## WHAT IS REQUIRED
Repeat word for word the lines of the records, beginning with the line that contains "nuovi posti tra" and continuing through the line that contains "Китай и погрешен", with both of those lines included.

## RECORDED DATA
--*--

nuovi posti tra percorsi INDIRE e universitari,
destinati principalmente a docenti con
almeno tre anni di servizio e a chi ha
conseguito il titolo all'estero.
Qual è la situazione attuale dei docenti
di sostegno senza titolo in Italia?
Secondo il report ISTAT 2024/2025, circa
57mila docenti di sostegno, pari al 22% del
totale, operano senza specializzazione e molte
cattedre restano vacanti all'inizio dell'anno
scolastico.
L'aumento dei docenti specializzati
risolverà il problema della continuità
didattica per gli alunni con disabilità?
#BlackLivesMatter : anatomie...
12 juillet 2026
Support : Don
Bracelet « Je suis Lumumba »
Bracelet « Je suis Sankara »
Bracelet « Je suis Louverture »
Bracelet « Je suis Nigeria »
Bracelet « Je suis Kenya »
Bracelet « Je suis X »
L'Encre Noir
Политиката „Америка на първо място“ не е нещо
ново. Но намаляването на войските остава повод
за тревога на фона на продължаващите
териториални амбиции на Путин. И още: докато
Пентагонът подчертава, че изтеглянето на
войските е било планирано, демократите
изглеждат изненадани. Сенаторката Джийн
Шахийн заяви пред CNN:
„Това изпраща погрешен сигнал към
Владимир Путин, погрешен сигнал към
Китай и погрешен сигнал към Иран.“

--*--

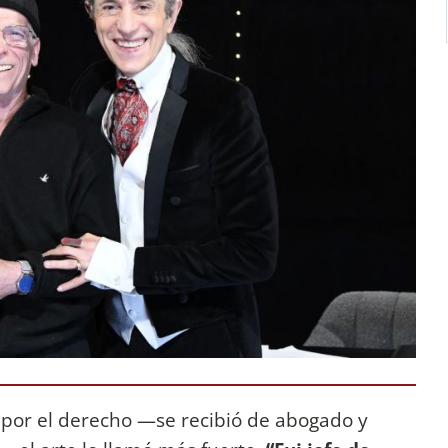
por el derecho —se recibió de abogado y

--*--

## SOLUTION TO THIS PROBLEM
nuovi posti tra percorsi INDIRE e universitari,
destinati principalmente a docenti con
almeno tre anni di servizio e a chi ha
conseguito il titolo all'estero.
Qual è la situazione attuale dei docenti
di sostegno senza titolo in Italia?
Secondo il report ISTAT 2024/2025, circa
57mila docenti di sostegno, pari al 22% del
totale, operano senza specializzazione e molte
cattedre restano vacanti all'inizio dell'anno
scolastico.
L'aumento dei docenti specializzati
risolverà il problema della continuità
didattica per gli alunni con disabilità?
#BlackLivesMatter : anatomie...
12 juillet 2026
Support : Don
Bracelet « Je suis Lumumba »
Bracelet « Je suis Sankara »
Bracelet « Je suis Louverture »
Bracelet « Je suis Nigeria »
Bracelet « Je suis Kenya »
Bracelet « Je suis X »
L'Encre Noir
Политиката „Америка на първо място“ не е нещо
ново. Но намаляването на войските остава повод
за тревога на фона на продължаващите
териториални амбиции на Путин. И още: докато
Пентагонът подчертава, че изтеглянето на
войските е било планирано, демократите
изглеждат изненадани. Сенаторката Джийн
Шахийн заяви пред CNN:
„Това изпраща погрешен сигнал към
Владимир Путин, погрешен сигнал към
Китай и погрешен сигнал към Иран.“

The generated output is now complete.